AUSTIN — State lawmakers want Texas’ top leaders to consider a humanitarian and job-focused approach to their initiatives on the border.
State Sen. Cesar Blanco, D-El Paso, and state Reps. Ryan Guillen, R-Rio Grande City, and Eddie Morales, D-Eagle Pass, spoke at a border panel at the annual Texas Tribune Festival, often called TribFest, on Saturday.
Blanco and Morales said they champion state leaders doing something at the border because they believe the federal government is absent, but they said they wish the state would funnel some of the $9 billion that has been allocated to the state’s border operation — known as Operation Lone Star — for work beyond boots on the ground.
“I wish our state would do more for humanitarian logistical support — more than busing — to make sure migrants are healthy, vaccinated, if they want it, have housing (and) sufficient food,” Blanco said. “It shouldn’t rest on the cities of El Paso or Rio Grande.”
Launched in March 2021, Operation Lone Star, or OLS, is the military mission along the Texas-Mexico border to address illegal immigration and drug trafficking. Some of the measures under the operation include deploying thousands of state national guards to the border to assist in the detaining of undocumented immigrants, as well as placing large buoys in the Rio Grande near Eagle Pass.
Blanco said he is concerned the state is not taking the right approach when it comes to dealing with the influx of migrants if it does not include a humanitarian component.
“There are technologies that we can utilize as a state that could be implemented that are effective and not as costly and are more humane,” he said.
Morales proposed one idea to bring order to the border. He recommends the state launch a program that gives migrants who come to the land ports of entry a radio frequency identification, or RFID.
With this, the migrant would be charged a fee of $2,000, for example — which Morales said they already pay coyotes to bring them across the border illegally — as well as annual fees. This revenue would help the state recoup some of the money it has lost in OLS, he said.

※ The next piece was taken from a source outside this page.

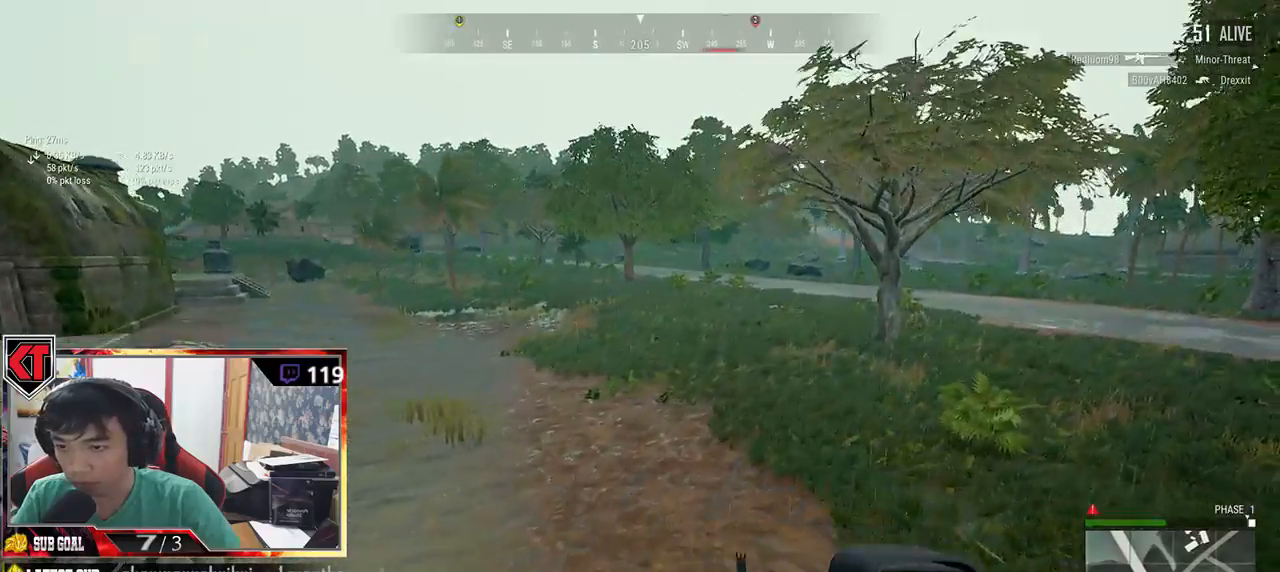
{"keys": ["shift", "w"], "mouse": [], "events": [[434, "d", "up"]]}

The ID card, which would not allow the person to vote, would allow them to work — opening up more job options —and also would serve as a credit card so that the money the individual generates from work can be deposited somewhere.

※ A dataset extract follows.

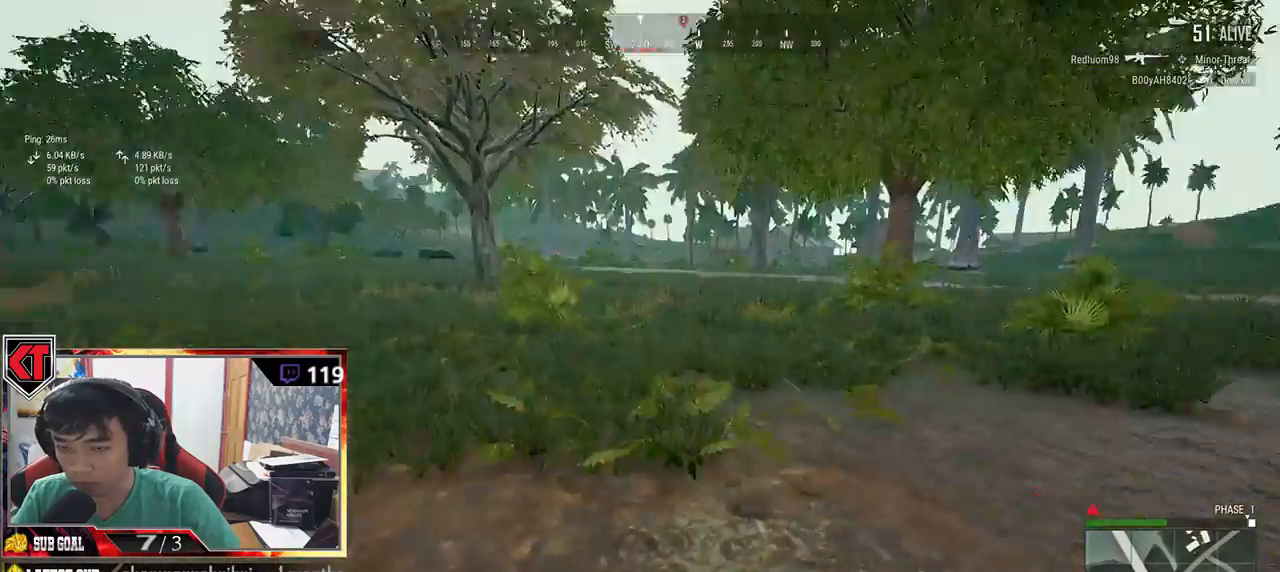
{"keys": ["shift", "w"], "mouse": [], "events": []}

He said with average crossing data, the program would generate $3.2 million a day, or $1.2 billion in annual revenue.
Although immigration is a federal responsibility, Morales said he believes there is a way the state can carve out the program while also following federal laws.
“This is one of those few ideas of actually creating revenue while also eliminating an industry that we perpetuated and created by leaving it to the cartels and the human smugglers (to move desperate migrants),” Morales said. “We need to think outside the box.”